Einstein élimine l'éther, et les notions de référentiel ou horloge absolu, et considère les différences de longueur comme des effets de perspective dans un espace-temps en quatre dimensions, et non des contractions réelles.
- En 1903, Einstein rejette la réalité de l'éther, et pose le principe de constance de la vitesse de la lumière, indépendamment du mouvement de sa source.
- Il ose : pourquoi ne pas donner au rayonnement, comme à la matière une structure discontinue ?
- En 1925, en observant le mouvement aléatoire des molécules en suspension (mouvement brownien), il contribue à fournir la preuve de l'existence physique des atomes.
- Il met en évidence la dualité onde-corpuscule de la lumière en 1909. Il introduit une nouvelle particule, le photon, un grain qui transporte de l'énergie par quanta et permet de découvrir l'effet photoélectrique.
Einstein reprenait un rapport de Max Planck, en attente depuis 1900, qui présentait l'action ( l'énergie : le produit de la force par le temps) non pas d'une façon continue, mais en grains. L'énergie de chaque grain est égale au produit de la fréquence de la lumière par la constante h de Planck.
Einstein s'intéresse à l'infiniment grand et à l'infiniment petit et rêve de faire la jonction. Mais, ce qui est en haut ne semble pas être comme ce qui est en bas ; pourtant l'univers est unique.

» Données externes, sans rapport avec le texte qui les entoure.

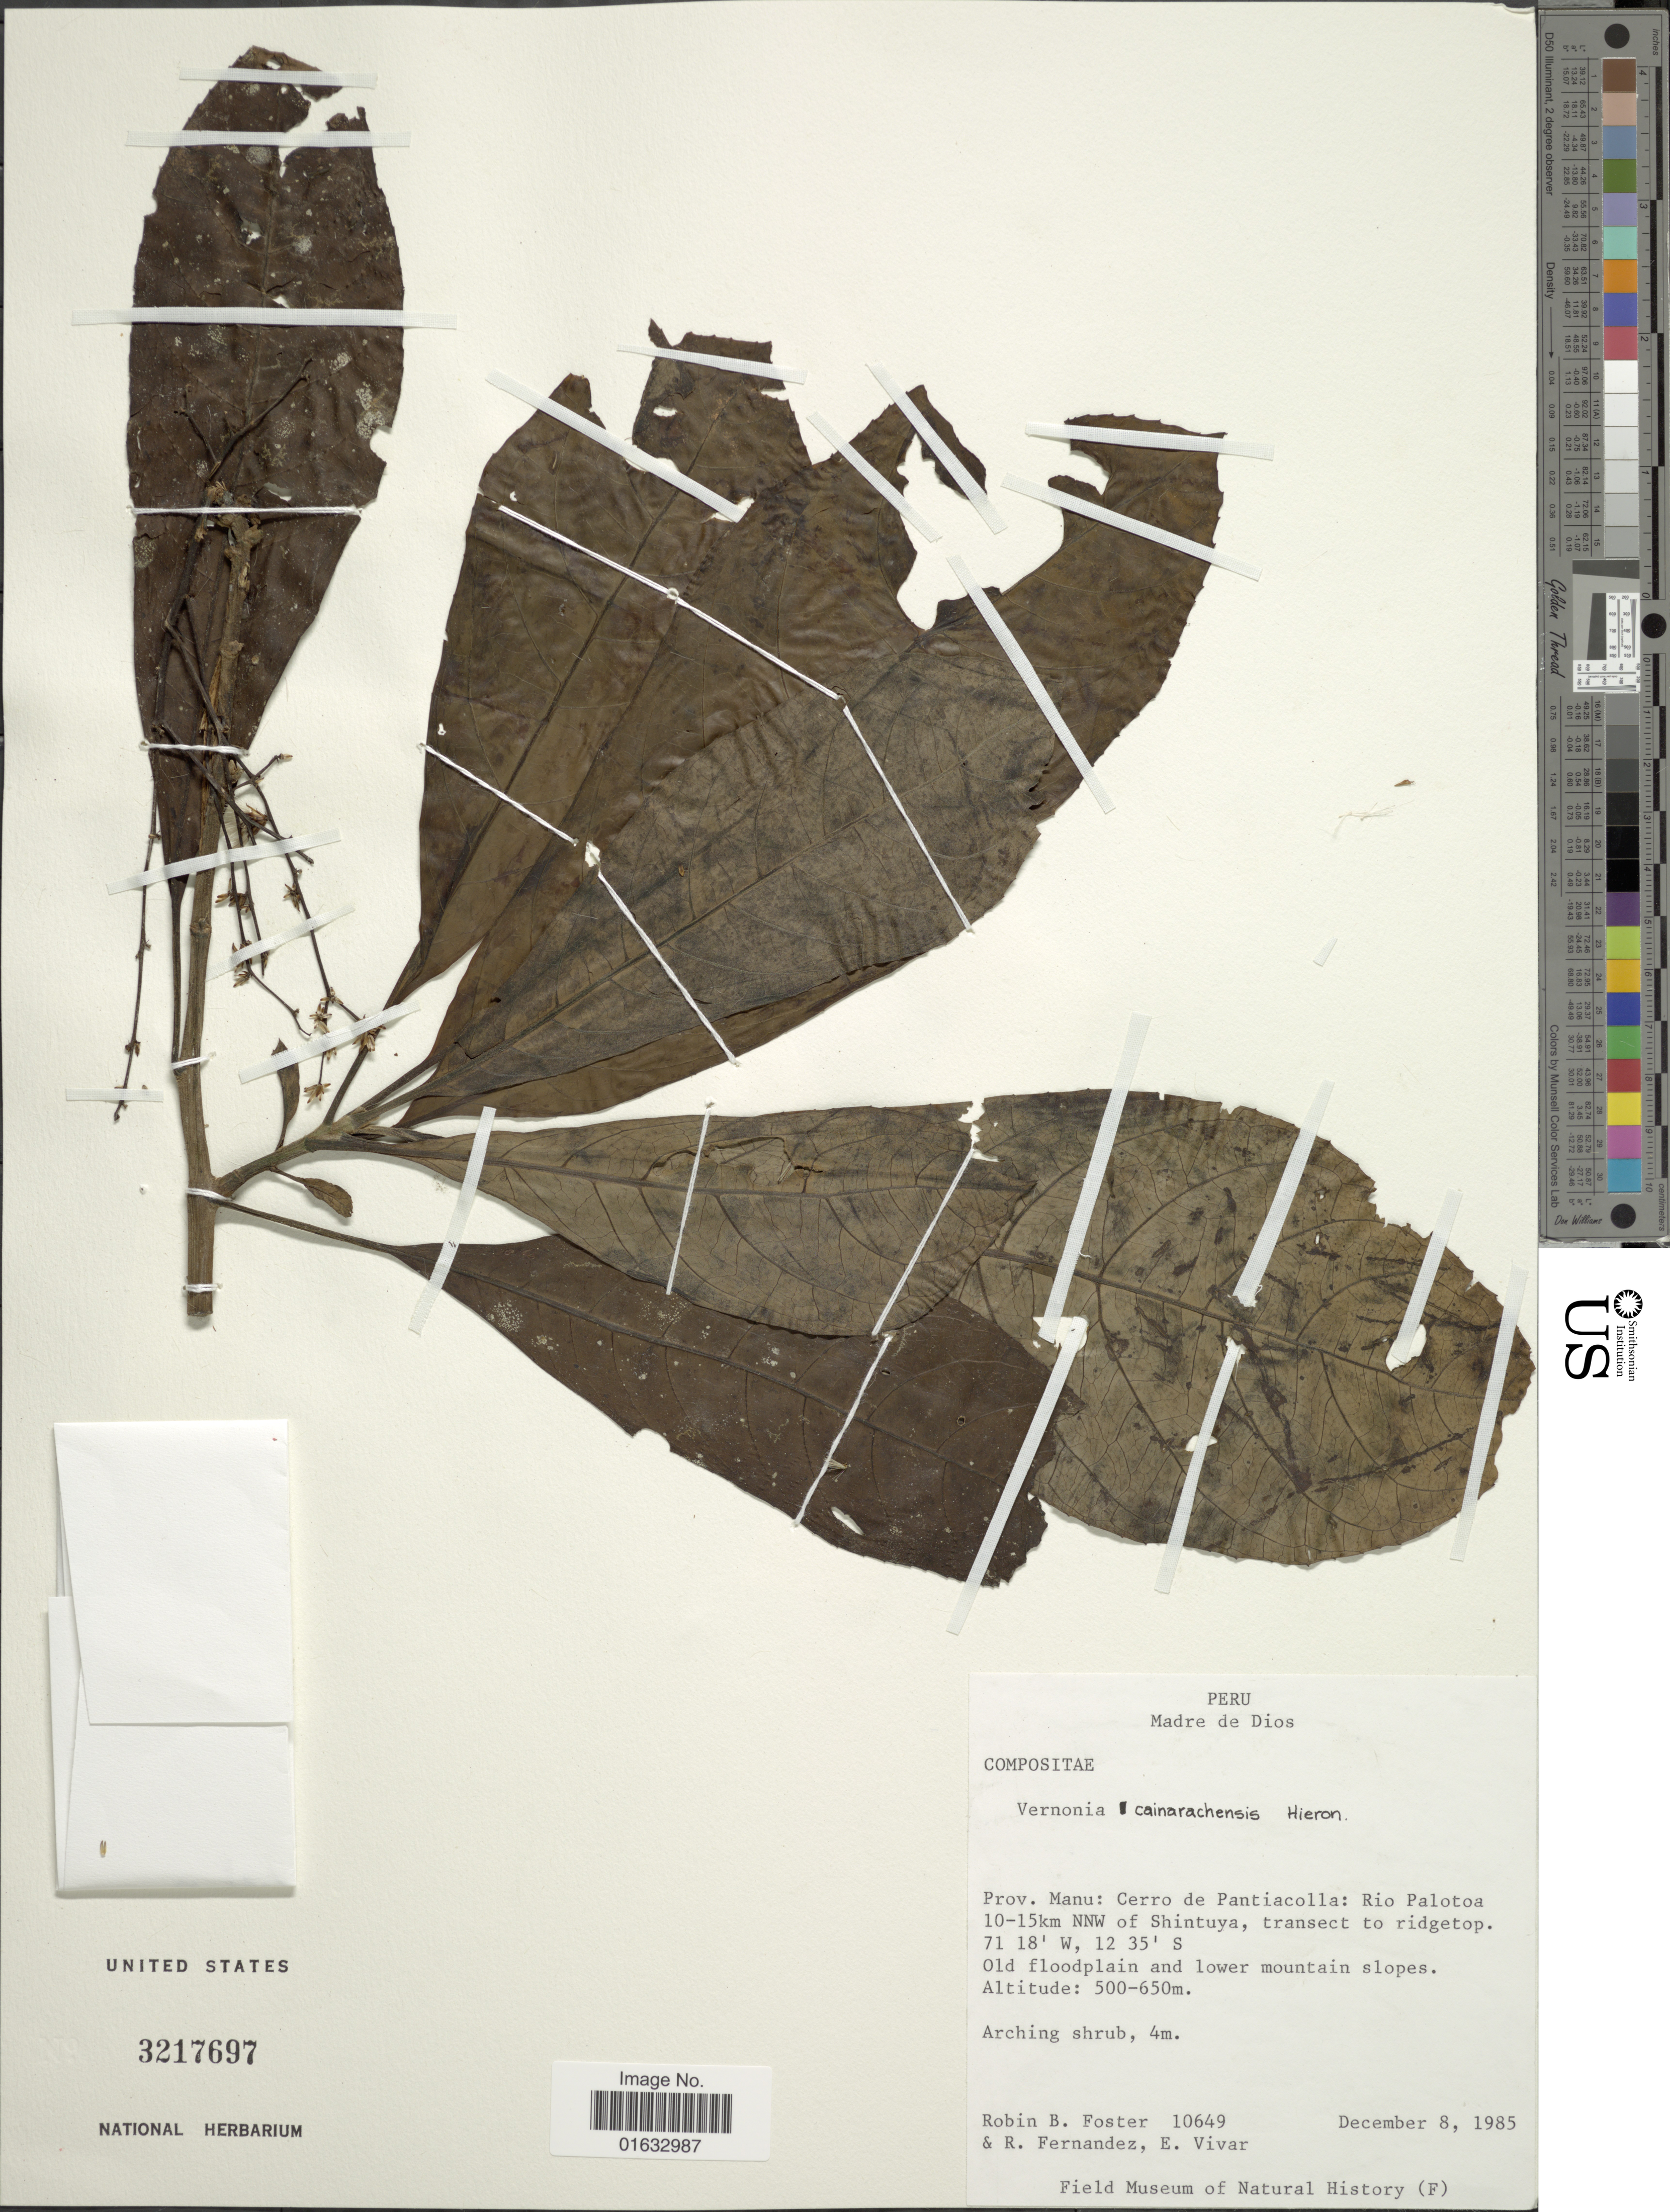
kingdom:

En ces années ''40'', la plus récente tentative d'unifier les lois de l'univers serait la '' mécanique ondulatoire '' publiée en 1924 par Louis de Broglie.
Lancelot se souvient d'une discussion qu'il a avait eu en Angleterre avec Alastair Denniston, un spécialiste de la cryptographie et un passionné de romans d'anticipation. Il avait évoqué un livre de H. G. Wells, '' The World Set Free '' qui avait été inspiré par les travaux de Soddy, le radio-chimiste anglais( Nobel en 1921) qu'il connaissait et lui avait expliqué comment l'uranium peut se désintégrer en radium, et les propriétés des isotopes. Soddy avait également toute une théorie sur une '' économie écologique '' basée sur les lois de la thermodynamique. Transdisciplinaire, cette théorie se veut être un guide des acteurs économiques pour préserver nos ressources en conciliant progrès social et gestion énergétique. Le rôle de l'Etat y est déterminant, régulateur de l'équilibre et le seul capable d'une vision à moyen et long terme.
Dans le livre de Wells (publié en 1914), sont annoncés la bombe atomique, la guerre atomique, la révolution énergétique ; et finalement un monde libéré. C'était 26 ans avant le projet Manhattan. Dans un premier temps Wells décrit comment l'énergie bon marché accélère le progrès technique de manière prodigieuse. Mais, les inégalités se creusent ; la société de consommation atteint son apogée et la fracture sociale aboutit à une désespérance généralisée.
L'humanité décrite par H.G. Wells est assoiffée de progrès, affamée d'énergie, surexploite ses ressources ; elle voit dans l'atome une source d'énergie infinie... Et un énorme potentiel militaire.
Wells évoque des relents de populisme, de nationalisme et de racisme, mais aussi de fondamentalisme religieux, autant d'obstacles à l'essor du monde vers une société plus égalitaire. Dans sa vision utopique d'un monde futur, l'individualisme cède la place au collectivisme. Il imagine aussi que la création d'un état mondial pourrait seul permettre de réguler l'utilisation de l'arme atomique.